Public Company Accounting Oversight Board members Jay Hanson and Daniel Goelzer are warning constituents about the possible negative consequences of a PCAOB proposal that would require auditors to spin a “narrative” about their clients in addition to giving their usual pass/fail opinions on company financial reports.
CFOs are not likely to warm to the proposed changes, which would require that an Auditor’s Discussion and Analysis (AD&A) be included with an auditor’s report. The AD&A “could include a discussion of the auditor’s views regarding the company’s financial statements, such as management’s judgments and estimates, accounting policies and practices, and difficult or contentious issues, including ‘close calls,'” according to a PCAOB fact sheet.
Strongly favored by investors, the AD&A plan drew heat from companies and accountants during PCAOB staff outreach sessions. “Most preparers, auditors, and audit committee members indicated that management or the audit committee, rather than the auditor, should provide additional information about the company,” the oversight board reported.
In a statement issued Tuesday, Hanson, a former auditor with McGladrey & Pullen for nearly 32 years, cautioned that “auditors are not analysts or investment advisers. They are not trained to evaluate and communicate the overall business and strategic risks of the companies they audit.”
Hanson also warned that the plan could delay the delivery of audit reports. “With filing dates as early as 60 days after year-end, increasing complexity and judgments in almost all accounting areas, the concentration of calendar year-end companies and no excess capacity in the audit profession, how will it all get done?”
For his part, Goelzer questioned “whether auditors should move beyond their traditional role of attesting to information that management prepares. Under some of the ideas floated in the [PCAOB] concept release, auditors would be required to provide commentary on such matters as management’s judgments and estimates and its selection of accounting policies and practices.”
The PCAOB plan would also require the use of “emphasis paragraphs,” involving such issues as significant management estimates and areas of measurement uncertainty. Under current PCAOB standards, such paragraphs aren’t required but may be added at the auditor’s discretion.
The proposal would also require auditor assurances on information outside a company’s financials, such as management’s discussion and analysis, non-GAAP information, and earnings releases. Currently, there’s no requirement that auditors provide assurance on such information.

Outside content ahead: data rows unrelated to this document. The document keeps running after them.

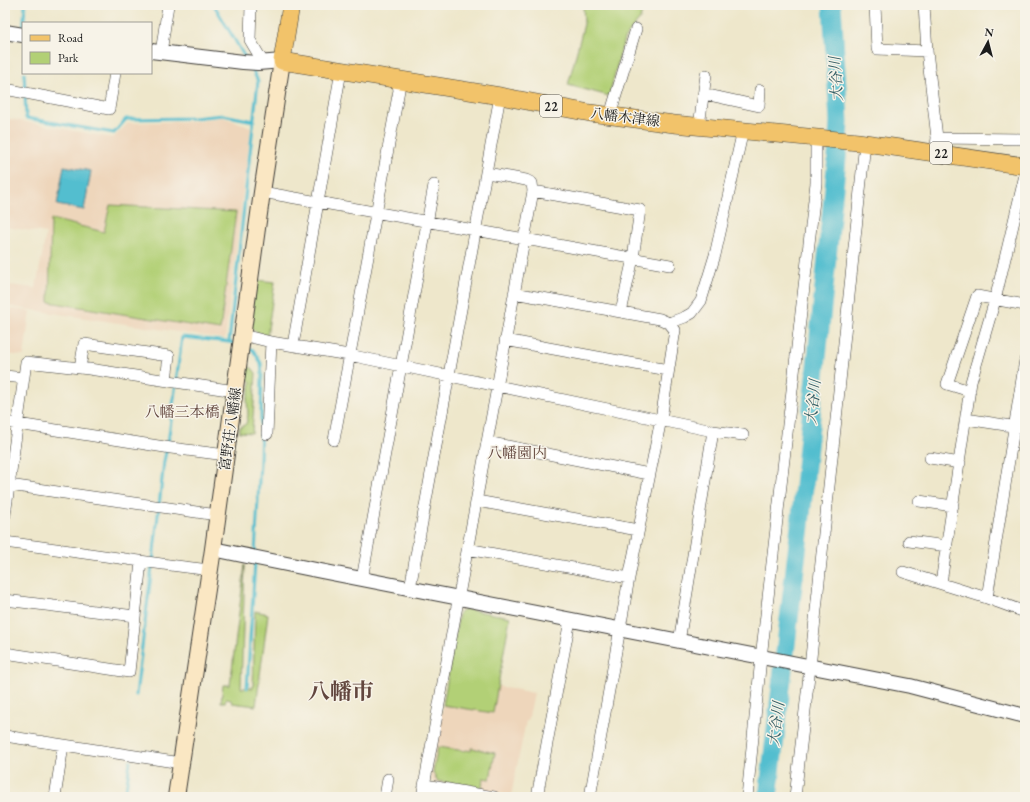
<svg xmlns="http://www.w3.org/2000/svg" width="1030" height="802" font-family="'EB Garamond','Noto Serif JP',serif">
  <rect width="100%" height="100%" fill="#f7f3e8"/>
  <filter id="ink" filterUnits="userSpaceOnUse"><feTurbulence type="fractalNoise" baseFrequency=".025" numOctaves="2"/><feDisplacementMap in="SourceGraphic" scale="8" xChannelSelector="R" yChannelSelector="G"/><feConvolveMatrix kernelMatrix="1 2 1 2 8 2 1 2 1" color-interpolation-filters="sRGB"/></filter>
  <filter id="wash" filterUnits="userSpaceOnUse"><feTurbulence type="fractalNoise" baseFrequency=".012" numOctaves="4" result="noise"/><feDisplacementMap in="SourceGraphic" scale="16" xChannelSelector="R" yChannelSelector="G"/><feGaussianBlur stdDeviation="0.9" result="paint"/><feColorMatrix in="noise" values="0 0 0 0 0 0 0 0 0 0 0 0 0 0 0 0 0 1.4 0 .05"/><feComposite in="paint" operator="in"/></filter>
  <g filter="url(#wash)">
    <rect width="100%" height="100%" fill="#eee7cb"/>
    <!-- built -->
    <path fill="#eed6bb" d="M222 117 251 127 225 339 6 306 9 285 36 288 46 233 5 227V118L113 138 128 123 193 121Z
      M5 308 30 311 24 356 5 354Z
      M497 686 534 693 528 721H526L511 796 433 782 430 777 443 705 492 713Z"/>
    <!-- green -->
    <path fill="#b2d076" stroke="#677649" d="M583 5H644L640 19 624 39 609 96 568 85 584 24Z
      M110 205 236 212 220 330 49 302 51 219 104 232Z
      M256 280 275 282 267 336 262 335 249 327Z
      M248 367 252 368 256 373 252 433 239 432V428L246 424 248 415 247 400 251 383 249 380 246 378Z
      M245 565 241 688H253L255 611 268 614 256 706 232 703 231 700 226 699 225 702H221L223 685H230Z
      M465 609 510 617 493 713 443 705 459 613Z
      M438 747 465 751 466 750 471 751 472 748 495 753 490 779 483 778 482 789 437 781 433 772Z"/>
    <!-- water -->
    <path fill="#53becf" stroke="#386d76" d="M64 166 91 171 84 210 57 205Z"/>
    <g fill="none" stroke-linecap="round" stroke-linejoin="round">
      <!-- stream -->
      <path stroke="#53becf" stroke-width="3" d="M214 5 246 59
        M23 31 25 5
        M24 73 25 90
        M25 96 26 118 102 131 114 133 126 119 193 118 223 115 254 121
        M229 342 258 81 251 67
        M245 347 253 350 261 363 262 375 260 462 255 554
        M153 560 164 461 168 443 182 337 229 342 236 344
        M247 688 255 562
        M136 695 152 566
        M125 797 130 761"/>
      <!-- river -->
      <path stroke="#53becf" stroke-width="19" d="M768 797 800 526 837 158 839 121 832 5"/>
    </g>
  </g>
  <g filter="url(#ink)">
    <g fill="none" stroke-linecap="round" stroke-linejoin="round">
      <!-- minor casing -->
      <g stroke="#3c3a36" stroke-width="12">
        <path id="minor" d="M251 5 250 40 263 62
          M875 5 877 49 927 51
          M924 5 927 51 937 138 935 152
          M161 53 168 5
          M5 89 109 109 115 73
          M704 94 759 106 760 90
          M610 115 636 29
          M699 126 706 75
          M937 138 1025 139
          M487 173 526 180 532 183 533 191
          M262 192 670 265
          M514 293 621 312
          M669 323 685 317 692 313 701 301 715 255 743 130
          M242 335 271 342 349 355 713 431 743 435
          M505 340 668 370
          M293 345 341 71
          M80 368 84 344 169 356 166 380
          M5 376 24 378
          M970 391 947 384 977 296 1025 305
          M966 419 1025 428
          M5 422 171 448 226 455
          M267 434 271 342
          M334 440 399 90 397 79
          M487 442 649 474
          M930 458 960 463
          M9 485 217 515
          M477 501 638 530
          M919 501 953 506
          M5 515 26 362 89 369 235 391
          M909 541 947 546
          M5 542C73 551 141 562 210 570
          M467 549 629 578
          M903 572 987 598 1025 612
          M362 579 434 185
          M941 583 971 382 995 300 1025 175
          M410 588 500 96
          M987 598 1025 360
          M5 600 135 616
          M679 642 713 431
          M5 653 129 672 141 562
          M5 736 181 763
          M425 785 494 797
          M55 797 63 746
          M385 797 388 779
          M422 797 533 191 640 210 633 258 621 312 660 319 669 323 675 330 661 419 629 578 590 797
          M537 797 570 620
          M747 797 761 658 816 183V137
          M795 797 810 667 865 143"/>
      </g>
      <!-- tertiary casing -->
      <g stroke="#3c3a36" stroke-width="16">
        <path id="tertiary" d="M5 32 23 35
          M151 51 243 62 258 63 282 61
          M213 549 321 571 910 686 1025 716"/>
      </g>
      <!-- secondary casing -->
      <g stroke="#3c3a36" stroke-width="18">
        <path id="secondary" d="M176 797 213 549 262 192 282 61"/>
      </g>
      <!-- primary casing -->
      <g stroke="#3c3a36" stroke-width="18">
        <path id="primary" d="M291 5 282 61 500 96 590 113 674 124 858 142 1025 166"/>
      </g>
      <!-- minor -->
      <use href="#minor" stroke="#fff" stroke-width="11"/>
      <!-- tertiary -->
      <use href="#tertiary" stroke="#fff" stroke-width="14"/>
      <!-- secondary -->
      <use href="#secondary" stroke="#fae7c3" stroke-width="16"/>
      <!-- primary -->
      <use href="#primary" stroke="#f2c36a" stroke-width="17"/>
    </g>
  </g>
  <g text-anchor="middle" stroke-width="3" stroke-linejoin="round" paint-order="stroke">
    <!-- shield labels -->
    <g fill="#f7f3e8" stroke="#5e5c59" stroke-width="1">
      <rect x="540" y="95" width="22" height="22" rx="3"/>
      <rect x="930" y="142" width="22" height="22" rx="3"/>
    </g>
    <g font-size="13" font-weight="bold" fill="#1c1c1c">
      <text x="551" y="111">22</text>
      <text x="941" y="158">22</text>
    </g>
    <!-- street labels -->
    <g font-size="14" fill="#1c1c1c" stroke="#f7f3e8">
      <text transform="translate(625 117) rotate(7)" y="5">八幡木津線</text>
      <text transform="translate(230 429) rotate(-82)" y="5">富野荘八幡線</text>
    </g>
    <!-- water labels -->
    <g font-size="15" font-style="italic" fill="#325d64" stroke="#f7f3e8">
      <text transform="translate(836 79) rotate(-93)" y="5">大谷川</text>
      <text transform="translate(813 402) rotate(-84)" y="5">大谷川</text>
      <text transform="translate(776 724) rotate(-83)" y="5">大谷川</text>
    </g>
    <!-- neighbourhood labels -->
    <g font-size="15" fill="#62463e" stroke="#f7f3e8">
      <text x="182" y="417">八幡三本橋</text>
      <text x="517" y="458">八幡園内</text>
    </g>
    <!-- town labels -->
    <g font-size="22" font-weight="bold" fill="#62463e" stroke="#f7f3e8">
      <text x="341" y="699">八幡市</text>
    </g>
  </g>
  <!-- margin -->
  <rect width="1030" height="802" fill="none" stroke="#f7f3e8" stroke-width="20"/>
  <!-- legend -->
  <rect x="22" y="22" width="130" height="52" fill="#f7f3e8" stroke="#9f9d96"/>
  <rect x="30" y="35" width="20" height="6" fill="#f2c36a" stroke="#9f9d96"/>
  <text x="58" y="42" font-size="12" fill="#1c1c1c">Road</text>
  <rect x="30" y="52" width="20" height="12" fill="#b2d076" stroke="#9f9d96"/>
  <text x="58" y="62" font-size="12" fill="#1c1c1c">Park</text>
  <!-- north arrow -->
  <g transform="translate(988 42) rotate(7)" stroke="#f7f3e8" stroke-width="3" paint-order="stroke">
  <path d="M0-3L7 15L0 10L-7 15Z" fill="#1c1c1c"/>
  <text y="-6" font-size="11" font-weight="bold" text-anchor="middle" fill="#1c1c1c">N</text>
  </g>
</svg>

Clarifying “the language about what an audit represents and the related auditor responsibilities” would be another requirement under the plan. Issues clarified in the auditor’s report could include auditor’s responsibilities for fraud, financial statement disclosures, management’s responsibility for the preparation of the financials, information outside of the financial statements, and auditor independence.
Comments on the proposed changes to the auditor’s report are due no later than September 30.